Problem to work on — Write out the whole listing again, exactly as given.

Records provided Start Marker

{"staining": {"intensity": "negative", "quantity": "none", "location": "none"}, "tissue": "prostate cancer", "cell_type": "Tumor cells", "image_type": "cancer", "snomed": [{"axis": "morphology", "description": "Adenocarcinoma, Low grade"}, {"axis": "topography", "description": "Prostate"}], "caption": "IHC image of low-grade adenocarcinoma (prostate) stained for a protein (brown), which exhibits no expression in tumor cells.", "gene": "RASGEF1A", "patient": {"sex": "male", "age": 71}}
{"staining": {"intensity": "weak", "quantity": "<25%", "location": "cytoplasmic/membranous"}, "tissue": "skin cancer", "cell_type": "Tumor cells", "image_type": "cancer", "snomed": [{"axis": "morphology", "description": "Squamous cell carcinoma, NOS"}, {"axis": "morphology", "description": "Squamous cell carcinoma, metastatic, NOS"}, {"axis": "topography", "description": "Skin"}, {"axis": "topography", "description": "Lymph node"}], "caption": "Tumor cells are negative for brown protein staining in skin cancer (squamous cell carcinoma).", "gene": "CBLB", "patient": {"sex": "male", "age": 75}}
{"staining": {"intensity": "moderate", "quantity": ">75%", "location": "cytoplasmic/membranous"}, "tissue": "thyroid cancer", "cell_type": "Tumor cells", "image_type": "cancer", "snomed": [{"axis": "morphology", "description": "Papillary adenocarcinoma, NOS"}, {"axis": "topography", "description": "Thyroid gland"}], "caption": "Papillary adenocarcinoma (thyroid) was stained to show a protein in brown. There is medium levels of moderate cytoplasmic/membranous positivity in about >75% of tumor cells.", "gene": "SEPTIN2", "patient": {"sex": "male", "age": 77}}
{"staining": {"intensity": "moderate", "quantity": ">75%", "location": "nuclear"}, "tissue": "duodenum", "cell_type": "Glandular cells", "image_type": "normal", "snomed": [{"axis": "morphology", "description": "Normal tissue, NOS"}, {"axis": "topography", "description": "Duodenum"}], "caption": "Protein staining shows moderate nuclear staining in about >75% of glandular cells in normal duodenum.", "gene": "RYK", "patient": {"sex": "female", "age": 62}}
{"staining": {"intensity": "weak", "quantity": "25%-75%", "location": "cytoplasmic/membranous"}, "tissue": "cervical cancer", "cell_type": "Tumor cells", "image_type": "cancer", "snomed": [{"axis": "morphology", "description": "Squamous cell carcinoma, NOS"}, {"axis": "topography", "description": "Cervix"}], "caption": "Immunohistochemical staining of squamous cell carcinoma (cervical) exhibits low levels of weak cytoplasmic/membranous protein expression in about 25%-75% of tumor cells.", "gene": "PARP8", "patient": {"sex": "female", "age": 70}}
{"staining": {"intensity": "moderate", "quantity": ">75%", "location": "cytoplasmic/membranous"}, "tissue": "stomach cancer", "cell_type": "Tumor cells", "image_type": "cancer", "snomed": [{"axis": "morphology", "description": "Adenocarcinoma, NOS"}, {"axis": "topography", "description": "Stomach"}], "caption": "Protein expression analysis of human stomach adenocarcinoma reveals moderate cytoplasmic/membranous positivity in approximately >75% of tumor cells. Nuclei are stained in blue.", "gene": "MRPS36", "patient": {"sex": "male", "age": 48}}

Records provided End Marker

Task response —
{"staining": {"intensity": "negative", "quantity": "none", "location": "none"}, "tissue": "prostate cancer", "cell_type": "Tumor cells", "image_type": "cancer", "snomed": [{"axis": "morphology", "description": "Adenocarcinoma, Low grade"}, {"axis": "topography", "description": "Prostate"}], "caption": "IHC image of low-grade adenocarcinoma (prostate) stained for a protein (brown), which exhibits no expression in tumor cells.", "gene": "RASGEF1A", "patient": {"sex": "male", "age": 71}}
{"staining": {"intensity": "weak", "quantity": "<25%", "location": "cytoplasmic/membranous"}, "tissue": "skin cancer", "cell_type": "Tumor cells", "image_type": "cancer", "snomed": [{"axis": "morphology", "description": "Squamous cell carcinoma, NOS"}, {"axis": "morphology", "description": "Squamous cell carcinoma, metastatic, NOS"}, {"axis": "topography", "description": "Skin"}, {"axis": "topography", "description": "Lymph node"}], "caption": "Tumor cells are negative for brown protein staining in skin cancer (squamous cell carcinoma).", "gene": "CBLB", "patient": {"sex": "male", "age": 75}}
{"staining": {"intensity": "moderate", "quantity": ">75%", "location": "cytoplasmic/membranous"}, "tissue": "thyroid cancer", "cell_type": "Tumor cells", "image_type": "cancer", "snomed": [{"axis": "morphology", "description": "Papillary adenocarcinoma, NOS"}, {"axis": "topography", "description": "Thyroid gland"}], "caption": "Papillary adenocarcinoma (thyroid) was stained to show a protein in brown. There is medium levels of moderate cytoplasmic/membranous positivity in about >75% of tumor cells.", "gene": "SEPTIN2", "patient": {"sex": "male", "age": 77}}
{"staining": {"intensity": "moderate", "quantity": ">75%", "location": "nuclear"}, "tissue": "duodenum", "cell_type": "Glandular cells", "image_type": "normal", "snomed": [{"axis": "morphology", "description": "Normal tissue, NOS"}, {"axis": "topography", "description": "Duodenum"}], "caption": "Protein staining shows moderate nuclear staining in about >75% of glandular cells in normal duodenum.", "gene": "RYK", "patient": {"sex": "female", "age": 62}}
{"staining": {"intensity": "weak", "quantity": "25%-75%", "location": "cytoplasmic/membranous"}, "tissue": "cervical cancer", "cell_type": "Tumor cells", "image_type": "cancer", "snomed": [{"axis": "morphology", "description": "Squamous cell carcinoma, NOS"}, {"axis": "topography", "description": "Cervix"}], "caption": "Immunohistochemical staining of squamous cell carcinoma (cervical) exhibits low levels of weak cytoplasmic/membranous protein expression in about 25%-75% of tumor cells.", "gene": "PARP8", "patient": {"sex": "female", "age": 70}}
{"staining": {"intensity": "moderate", "quantity": ">75%", "location": "cytoplasmic/membranous"}, "tissue": "stomach cancer", "cell_type": "Tumor cells", "image_type": "cancer", "snomed": [{"axis": "morphology", "description": "Adenocarcinoma, NOS"}, {"axis": "topography", "description": "Stomach"}], "caption": "Protein expression analysis of human stomach adenocarcinoma reveals moderate cytoplasmic/membranous positivity in approximately >75% of tumor cells. Nuclei are stained in blue.", "gene": "MRPS36", "patient": {"sex": "male", "age": 48}}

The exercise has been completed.